Les animaux, ou l’effet boomerang
Le 30/12/2014
Tandis que des espèces s’éteignent par milliers, de petits robots à figure de chaton viennent égayer les EMS japonais. Stupeur, nous pourrions connaître le même sort que les animaux
«Si ce n’est toi, c’est donc ton frère.» Vous connaissez la fable de La Fontaine. Si elle était écrite en 2014, il est probable que son dénouement serait différent. Le loup ne jouirait plus de son «droit du plus fort» car l’ovin aurait porté plainte pour harcèlement répété. Et jouirait du soutien de toute la blogosphère, si prompte à s’émouvoir. Pourquoi un tel retournement? Parce que nous avons moralisé notre rapport aux bêtes. C’est à la fois bénéfique et nuisible. Bénéfique puisque les animaux, en Suisse depuis 2008, ont changé de statut juridique: ils ne sont plus des objets mais des êtres vivants, sensibles à la douleur, qui ont droit à la dignité. Dignité? Notion différente selon qu’on est chasseur ou végétalien, propriétaire de yorkshire ou éleveur. Mais reconnaître ce droit à l’animal est une avancée incontestable en termes de civilisation.
Encore faut-il en faire bon usage. Le 22 décembre, une femelle orang-outan du Zoo de Buenos Aires obtenait le statut de «personne non humaine», au sens philosophique et non biologique du terme, ont défendu ses avocats. Mais à qui profite cette liberté acquise? Au singe qui n’a rien demandé ou aux militants de la cause animale qui ont gagné une bataille idéologique? La moralisation se révèle nuisible quand elle s’accompagne d’une vision partielle, anthropomorphique et souvent mièvre des animaux, de plus en plus perçus comme une essence, de moins en moins appréhendés dans leur diversité d’espèces. On dit l’Animal. Et on le pense forcément bon et innocent, quelque chose comme le meilleur de l’homme. D’où notre désarroi quand on découvre que les chimpanzés peuvent s’entre-tuer par pure cruauté.
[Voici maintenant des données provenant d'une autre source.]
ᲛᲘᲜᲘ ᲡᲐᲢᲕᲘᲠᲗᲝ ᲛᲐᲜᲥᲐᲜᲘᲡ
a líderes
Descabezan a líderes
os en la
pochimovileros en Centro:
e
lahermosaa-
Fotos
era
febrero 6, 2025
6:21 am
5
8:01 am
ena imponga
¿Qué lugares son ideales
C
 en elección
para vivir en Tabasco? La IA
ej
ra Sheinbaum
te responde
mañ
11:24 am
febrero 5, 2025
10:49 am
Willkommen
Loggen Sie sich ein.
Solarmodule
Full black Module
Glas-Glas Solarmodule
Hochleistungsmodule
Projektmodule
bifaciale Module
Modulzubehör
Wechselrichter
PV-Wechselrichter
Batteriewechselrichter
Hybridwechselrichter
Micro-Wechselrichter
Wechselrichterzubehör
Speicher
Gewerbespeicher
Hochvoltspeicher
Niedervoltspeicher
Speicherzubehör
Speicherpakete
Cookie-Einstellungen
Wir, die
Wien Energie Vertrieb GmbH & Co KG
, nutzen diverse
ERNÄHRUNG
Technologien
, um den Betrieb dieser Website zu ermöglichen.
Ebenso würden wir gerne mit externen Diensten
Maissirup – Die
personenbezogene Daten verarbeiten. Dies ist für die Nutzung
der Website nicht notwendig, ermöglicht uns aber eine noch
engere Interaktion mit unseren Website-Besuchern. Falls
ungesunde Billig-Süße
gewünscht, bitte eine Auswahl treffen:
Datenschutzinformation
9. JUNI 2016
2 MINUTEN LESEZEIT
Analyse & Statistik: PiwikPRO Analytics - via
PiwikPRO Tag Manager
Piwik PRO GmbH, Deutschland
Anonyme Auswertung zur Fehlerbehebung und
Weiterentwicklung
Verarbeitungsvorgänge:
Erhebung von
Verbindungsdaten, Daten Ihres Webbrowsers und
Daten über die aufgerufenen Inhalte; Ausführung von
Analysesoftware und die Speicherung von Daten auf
La question animale ne date pourtant pas d’aujourd’hui. L’Antiquité déjà en débattait. Pourquoi alors est-elle devenue urgente? C’est d’abord une question d’échelle. Au vu de la démographie galopante, la destruction de notre planète s’accélère. Nous en sommes à la fois les acteurs, les témoins indignés et les victimes. Pour ne prendre qu’un exemple: la production mondiale de viande, cinq fois plus élevée qu’en 1950, est l’une des premières causes de la déforestation, du réchauffement climatique et de la pollution de la planète. Manger de la viande engage donc bien notre pronostic vital.
Ensuite, il y a eu la science, la génétique en particulier, qui a montré que la frontière entre nous et certaines espèces était ténue, notamment avec les grands singes, dont certains sont en voie d’extinction. Nous pourrions subir le même sort. Et le pire, c’est qu’en même temps que des milliers d’espèces s’éteignent, des robots à figure de chaton, dotés d’empathie et bientôt d’une intelligence comparable, voire supérieure à la nôtre à en croire certains, viennent égayer les vieux jours des EMS japonais. A l’angoisse de notre propre finitude s’ajoute celle du grand remplacement. Stupeur: ce qui arrive aux animaux pourrait également nous arriver. Le loup avait raison: «Si ce n’est pas toi, c’est donc bien ton frère.»